The idea of speaking in front of all the students scared Andy. Luckily, White was at the end of the list. Still, one day “Elwyn White” was called to the stage. He had to read a poem that had the line “Footprints on the sands of time.” But instead, Andy said, “the tands of sime.” Everyone laughed—-at least it seemed that way to Andy.
Because of those assemblies, for the rest of his life, Andy stayed away from big events—-even award ceremonies honoring him. He hated to be the center of attention.
Each school day, though, did have a bright side. His sister Marion had given him a dog, a collie named Mac. For six years, Mac met Andy on his way home. According to Andy, it was Mac’s idea.
Through the years, Andy would have many, many dogs. They kept him company at every stage of his life. But in an essay called “Dog Training,” Andy called Mac “the noblest, the best, and the most important. . . . When I got him he was what I badly needed.”
Writing helped Andy, too. It made him feel better to write down his fears. He always liked stringing words together to make a sentence. It brought him joy.
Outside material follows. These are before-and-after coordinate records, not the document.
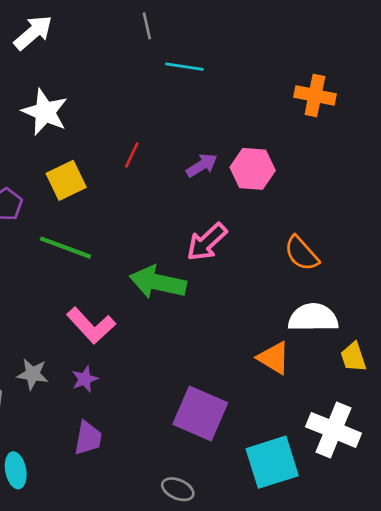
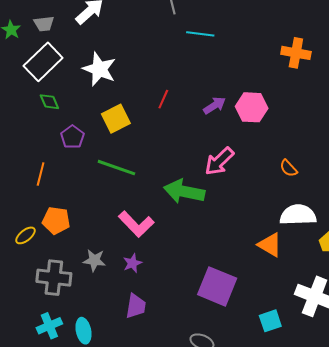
orange semicircle: (301, 253) -> (289, 168), size x0.7
cyan square: (272, 462) -> (270, 321), size x0.6

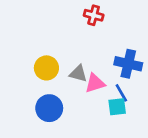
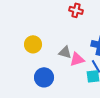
yellow circle: (46, 68) -> (33, 44), moved

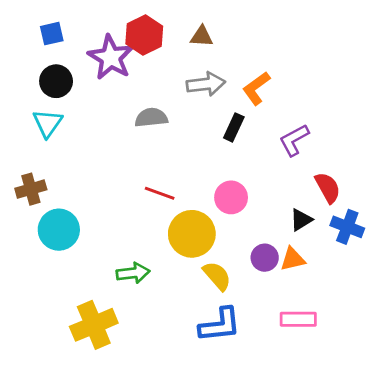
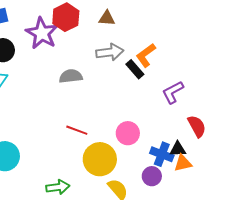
black rectangle: (234, 127) -> (135, 69), moved, turned -66
black triangle: (301, 220) -> (178, 149), turned 30
blue cross: (347, 227) -> (162, 154), moved
orange triangle: (293, 259) -> (183, 163), moved

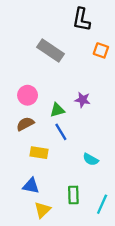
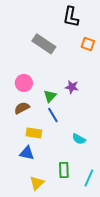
green triangle: (57, 110) -> (50, 96), turned -32
blue triangle: (31, 186) -> (27, 153), moved

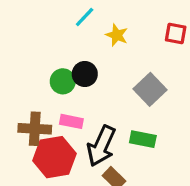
When Andy was about eight, he began to keep a journal—-and he wrote in it every day for the next twenty years. In the journal, he’d ask questions like, How does a bird know how to build a nest? and, What will I be when I grow up? He was already worried about the future. Andy kept writing. When he was nine, he wrote a poem about a mouse getting caught in a trap. The poem won a prize in a magazine. But Andy decided he didn’t like it much. He never wanted to see a mouse get hurt. He sent stories to a magazine for young readers and won two prizes. Both were about dogs.
In 1913, Andy started high school. He was small for his age. He wasn’t a star player on the football team, or even on any team. He refused to go to school dances. Girls scared him.
Writing helped him through high school, too. He had pieces published in his school’s literary magazine. But in his journal he wrote: “Eighteen, and still no future!” Andy could be very hard on himself.
World War I started in 1914, involving many countries in Europe and beyond. In April 1917, the United States entered the war. Short and skinny Andy didn’t weigh enough to join the army. So in the fall, he left Mount Vernon for Cornell University in upstate New York. It was the same college Stan and Albert had attended.
Andy had always wanted to go there. But he had a rocky start at Cornell, too.